BEGIN MATERIAL PROVIDED
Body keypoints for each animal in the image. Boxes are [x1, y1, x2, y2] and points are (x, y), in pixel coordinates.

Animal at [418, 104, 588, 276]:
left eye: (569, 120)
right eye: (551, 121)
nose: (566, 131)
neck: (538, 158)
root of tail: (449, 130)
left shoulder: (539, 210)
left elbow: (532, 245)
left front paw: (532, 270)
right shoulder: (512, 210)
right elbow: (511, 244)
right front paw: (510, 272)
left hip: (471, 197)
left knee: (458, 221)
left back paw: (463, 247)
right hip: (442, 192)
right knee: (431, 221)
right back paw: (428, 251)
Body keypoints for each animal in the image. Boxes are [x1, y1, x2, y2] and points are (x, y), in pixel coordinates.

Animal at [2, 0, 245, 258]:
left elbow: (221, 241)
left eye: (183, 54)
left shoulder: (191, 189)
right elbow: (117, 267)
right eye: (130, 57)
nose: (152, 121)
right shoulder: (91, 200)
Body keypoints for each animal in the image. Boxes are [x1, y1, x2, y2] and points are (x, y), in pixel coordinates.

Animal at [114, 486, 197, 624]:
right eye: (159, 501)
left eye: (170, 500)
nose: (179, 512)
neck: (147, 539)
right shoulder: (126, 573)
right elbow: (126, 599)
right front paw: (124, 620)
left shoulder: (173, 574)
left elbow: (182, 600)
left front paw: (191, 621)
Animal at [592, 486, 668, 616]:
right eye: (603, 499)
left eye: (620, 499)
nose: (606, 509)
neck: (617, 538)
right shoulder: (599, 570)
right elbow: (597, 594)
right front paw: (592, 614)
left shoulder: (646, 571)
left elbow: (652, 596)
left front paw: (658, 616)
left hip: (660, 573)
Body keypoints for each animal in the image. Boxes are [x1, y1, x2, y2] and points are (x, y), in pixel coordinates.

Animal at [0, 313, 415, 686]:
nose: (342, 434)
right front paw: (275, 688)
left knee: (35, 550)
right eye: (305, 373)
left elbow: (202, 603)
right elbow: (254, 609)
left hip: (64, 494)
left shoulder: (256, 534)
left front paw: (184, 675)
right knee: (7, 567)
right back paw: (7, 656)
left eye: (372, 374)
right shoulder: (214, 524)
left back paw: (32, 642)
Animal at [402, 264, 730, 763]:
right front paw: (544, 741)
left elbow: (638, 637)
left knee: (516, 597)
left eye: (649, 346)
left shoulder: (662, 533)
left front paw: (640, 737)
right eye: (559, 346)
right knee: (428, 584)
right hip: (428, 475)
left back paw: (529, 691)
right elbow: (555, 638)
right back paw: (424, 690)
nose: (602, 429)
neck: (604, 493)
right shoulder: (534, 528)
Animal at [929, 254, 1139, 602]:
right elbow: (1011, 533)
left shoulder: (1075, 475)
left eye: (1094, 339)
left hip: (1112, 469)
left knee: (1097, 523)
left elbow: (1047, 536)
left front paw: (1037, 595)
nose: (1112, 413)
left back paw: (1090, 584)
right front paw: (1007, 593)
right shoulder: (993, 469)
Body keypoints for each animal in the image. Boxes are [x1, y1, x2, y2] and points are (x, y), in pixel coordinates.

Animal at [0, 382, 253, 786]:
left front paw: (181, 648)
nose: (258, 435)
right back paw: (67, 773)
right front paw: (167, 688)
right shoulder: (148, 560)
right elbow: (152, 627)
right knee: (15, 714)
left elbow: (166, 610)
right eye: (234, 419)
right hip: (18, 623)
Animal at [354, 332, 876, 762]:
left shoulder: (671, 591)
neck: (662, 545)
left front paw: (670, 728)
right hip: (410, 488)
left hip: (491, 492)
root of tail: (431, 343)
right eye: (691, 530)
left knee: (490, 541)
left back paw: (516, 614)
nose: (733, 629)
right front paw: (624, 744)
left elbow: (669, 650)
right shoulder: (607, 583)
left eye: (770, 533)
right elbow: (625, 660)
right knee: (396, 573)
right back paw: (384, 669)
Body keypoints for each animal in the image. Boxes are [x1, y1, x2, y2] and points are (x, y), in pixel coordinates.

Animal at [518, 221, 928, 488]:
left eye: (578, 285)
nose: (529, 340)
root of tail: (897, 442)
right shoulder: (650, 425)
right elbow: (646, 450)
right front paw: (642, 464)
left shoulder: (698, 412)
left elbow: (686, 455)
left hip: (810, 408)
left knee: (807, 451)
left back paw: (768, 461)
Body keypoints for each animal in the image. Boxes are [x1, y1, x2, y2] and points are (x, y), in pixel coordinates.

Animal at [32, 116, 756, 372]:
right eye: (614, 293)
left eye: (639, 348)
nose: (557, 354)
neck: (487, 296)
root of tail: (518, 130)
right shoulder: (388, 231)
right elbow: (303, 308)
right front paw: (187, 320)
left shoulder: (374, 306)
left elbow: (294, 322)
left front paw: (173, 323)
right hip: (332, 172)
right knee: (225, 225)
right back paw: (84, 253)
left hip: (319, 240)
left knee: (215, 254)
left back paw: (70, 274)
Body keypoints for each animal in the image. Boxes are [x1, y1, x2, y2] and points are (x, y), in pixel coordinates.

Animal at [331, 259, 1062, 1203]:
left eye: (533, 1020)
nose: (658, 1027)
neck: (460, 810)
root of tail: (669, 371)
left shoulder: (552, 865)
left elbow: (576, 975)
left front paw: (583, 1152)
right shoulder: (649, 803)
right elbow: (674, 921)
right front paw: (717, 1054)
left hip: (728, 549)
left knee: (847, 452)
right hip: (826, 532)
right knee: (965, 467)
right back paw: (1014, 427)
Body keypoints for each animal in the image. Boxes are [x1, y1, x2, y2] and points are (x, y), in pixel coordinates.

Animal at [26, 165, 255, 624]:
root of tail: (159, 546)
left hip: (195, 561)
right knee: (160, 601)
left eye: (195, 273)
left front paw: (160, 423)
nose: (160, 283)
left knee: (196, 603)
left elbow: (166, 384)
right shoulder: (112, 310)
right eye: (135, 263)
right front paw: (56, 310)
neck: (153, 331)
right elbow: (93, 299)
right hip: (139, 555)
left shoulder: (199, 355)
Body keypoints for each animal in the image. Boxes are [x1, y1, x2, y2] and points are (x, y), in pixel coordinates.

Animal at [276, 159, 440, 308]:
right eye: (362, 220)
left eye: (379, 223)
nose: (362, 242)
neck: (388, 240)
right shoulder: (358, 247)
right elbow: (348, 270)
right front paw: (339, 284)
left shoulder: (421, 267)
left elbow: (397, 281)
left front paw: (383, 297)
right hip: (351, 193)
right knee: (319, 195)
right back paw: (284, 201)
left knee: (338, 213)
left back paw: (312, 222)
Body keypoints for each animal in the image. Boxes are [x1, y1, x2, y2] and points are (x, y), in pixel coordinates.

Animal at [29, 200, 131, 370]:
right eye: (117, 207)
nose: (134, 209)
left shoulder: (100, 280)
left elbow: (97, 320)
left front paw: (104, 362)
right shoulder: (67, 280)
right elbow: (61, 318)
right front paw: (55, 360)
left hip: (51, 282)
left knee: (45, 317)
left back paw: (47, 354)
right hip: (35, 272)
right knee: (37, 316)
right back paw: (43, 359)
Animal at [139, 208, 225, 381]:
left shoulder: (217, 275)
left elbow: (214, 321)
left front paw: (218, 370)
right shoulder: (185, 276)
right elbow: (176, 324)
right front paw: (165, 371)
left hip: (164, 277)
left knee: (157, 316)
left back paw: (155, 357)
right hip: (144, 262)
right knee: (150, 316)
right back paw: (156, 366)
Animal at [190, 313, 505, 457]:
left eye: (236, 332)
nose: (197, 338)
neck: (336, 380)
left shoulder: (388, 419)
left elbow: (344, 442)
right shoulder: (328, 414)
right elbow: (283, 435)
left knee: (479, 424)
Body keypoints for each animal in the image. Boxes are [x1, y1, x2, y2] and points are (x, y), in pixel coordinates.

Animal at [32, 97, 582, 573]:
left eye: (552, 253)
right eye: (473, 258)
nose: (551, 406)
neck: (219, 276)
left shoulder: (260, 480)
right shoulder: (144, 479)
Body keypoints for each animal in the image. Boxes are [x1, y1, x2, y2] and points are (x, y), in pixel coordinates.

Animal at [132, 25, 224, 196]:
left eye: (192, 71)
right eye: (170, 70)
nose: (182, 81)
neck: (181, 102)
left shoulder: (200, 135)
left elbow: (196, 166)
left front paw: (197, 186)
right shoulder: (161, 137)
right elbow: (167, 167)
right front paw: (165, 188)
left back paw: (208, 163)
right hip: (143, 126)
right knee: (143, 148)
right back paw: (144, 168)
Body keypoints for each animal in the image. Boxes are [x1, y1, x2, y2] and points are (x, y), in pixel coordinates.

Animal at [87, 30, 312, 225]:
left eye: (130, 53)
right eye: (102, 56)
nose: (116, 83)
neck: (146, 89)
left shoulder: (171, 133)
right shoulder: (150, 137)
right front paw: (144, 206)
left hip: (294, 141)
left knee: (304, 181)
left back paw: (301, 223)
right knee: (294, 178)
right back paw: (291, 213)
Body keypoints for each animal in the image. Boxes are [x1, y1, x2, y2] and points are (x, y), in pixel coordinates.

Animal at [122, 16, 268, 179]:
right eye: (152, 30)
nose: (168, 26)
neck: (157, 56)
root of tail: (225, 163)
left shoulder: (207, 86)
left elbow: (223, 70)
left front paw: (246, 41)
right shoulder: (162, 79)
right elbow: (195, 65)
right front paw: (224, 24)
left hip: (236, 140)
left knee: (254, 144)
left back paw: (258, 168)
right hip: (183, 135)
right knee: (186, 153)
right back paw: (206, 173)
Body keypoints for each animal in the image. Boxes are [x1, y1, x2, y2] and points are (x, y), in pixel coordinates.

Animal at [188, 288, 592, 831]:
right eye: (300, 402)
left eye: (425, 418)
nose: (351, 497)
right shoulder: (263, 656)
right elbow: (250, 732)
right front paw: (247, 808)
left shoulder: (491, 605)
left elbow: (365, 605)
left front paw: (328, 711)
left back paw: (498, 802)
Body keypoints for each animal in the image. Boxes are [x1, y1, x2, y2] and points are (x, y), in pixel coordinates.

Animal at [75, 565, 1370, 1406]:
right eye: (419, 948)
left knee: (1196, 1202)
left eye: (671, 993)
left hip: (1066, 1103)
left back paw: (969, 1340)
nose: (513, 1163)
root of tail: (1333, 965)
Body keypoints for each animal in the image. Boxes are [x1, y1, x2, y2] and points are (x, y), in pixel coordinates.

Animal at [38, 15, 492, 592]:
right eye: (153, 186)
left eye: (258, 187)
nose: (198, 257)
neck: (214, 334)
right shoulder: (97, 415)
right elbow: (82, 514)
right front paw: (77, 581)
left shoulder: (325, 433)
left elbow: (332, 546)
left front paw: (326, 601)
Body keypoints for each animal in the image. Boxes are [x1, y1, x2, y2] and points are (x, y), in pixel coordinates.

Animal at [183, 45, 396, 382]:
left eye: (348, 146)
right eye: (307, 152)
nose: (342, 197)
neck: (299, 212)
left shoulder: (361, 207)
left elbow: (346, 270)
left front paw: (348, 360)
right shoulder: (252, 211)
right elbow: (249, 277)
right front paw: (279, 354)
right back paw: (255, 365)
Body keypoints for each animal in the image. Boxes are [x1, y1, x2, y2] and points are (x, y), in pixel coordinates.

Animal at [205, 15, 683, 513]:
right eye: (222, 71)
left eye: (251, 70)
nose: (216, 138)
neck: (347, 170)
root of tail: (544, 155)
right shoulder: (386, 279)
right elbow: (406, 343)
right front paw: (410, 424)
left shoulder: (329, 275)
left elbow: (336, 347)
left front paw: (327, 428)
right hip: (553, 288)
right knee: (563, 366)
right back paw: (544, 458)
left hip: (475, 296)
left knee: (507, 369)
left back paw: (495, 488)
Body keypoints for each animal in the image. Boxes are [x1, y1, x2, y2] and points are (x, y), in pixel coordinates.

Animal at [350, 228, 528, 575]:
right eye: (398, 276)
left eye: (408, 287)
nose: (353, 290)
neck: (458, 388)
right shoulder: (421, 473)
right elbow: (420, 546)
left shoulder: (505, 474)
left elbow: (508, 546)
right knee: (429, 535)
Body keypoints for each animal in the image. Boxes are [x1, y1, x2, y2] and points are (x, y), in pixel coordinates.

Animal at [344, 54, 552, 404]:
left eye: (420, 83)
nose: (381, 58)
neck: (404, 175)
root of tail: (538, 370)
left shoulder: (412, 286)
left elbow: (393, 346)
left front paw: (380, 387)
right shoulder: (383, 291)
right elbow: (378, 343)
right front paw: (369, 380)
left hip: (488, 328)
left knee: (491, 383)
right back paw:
END MATERIAL PROVIDED
EXERCISE INSTRUCTIONS
Set down, from the entries above, exactly the lines from the one with "right elbow: (511, 244)" up to and including the one with "right shoulder: (126, 573)", and no other lines.

TASK RESULT
right elbow: (511, 244)
right front paw: (510, 272)
left hip: (471, 197)
left knee: (458, 221)
left back paw: (463, 247)
right hip: (442, 192)
right knee: (431, 221)
right back paw: (428, 251)
Body keypoints for each animal in the image. Boxes are [x1, y1, x2, y2] and points are (x, y), in pixel coordinates.

Animal at [2, 0, 245, 258]:
left elbow: (221, 241)
left eye: (183, 54)
left shoulder: (191, 189)
right elbow: (117, 267)
right eye: (130, 57)
nose: (152, 121)
right shoulder: (91, 200)
Body keypoints for each animal in the image. Boxes are [x1, y1, x2, y2] and points are (x, y), in pixel coordinates.

Animal at [114, 486, 197, 624]:
right eye: (159, 501)
left eye: (170, 500)
nose: (179, 512)
neck: (147, 539)
right shoulder: (126, 573)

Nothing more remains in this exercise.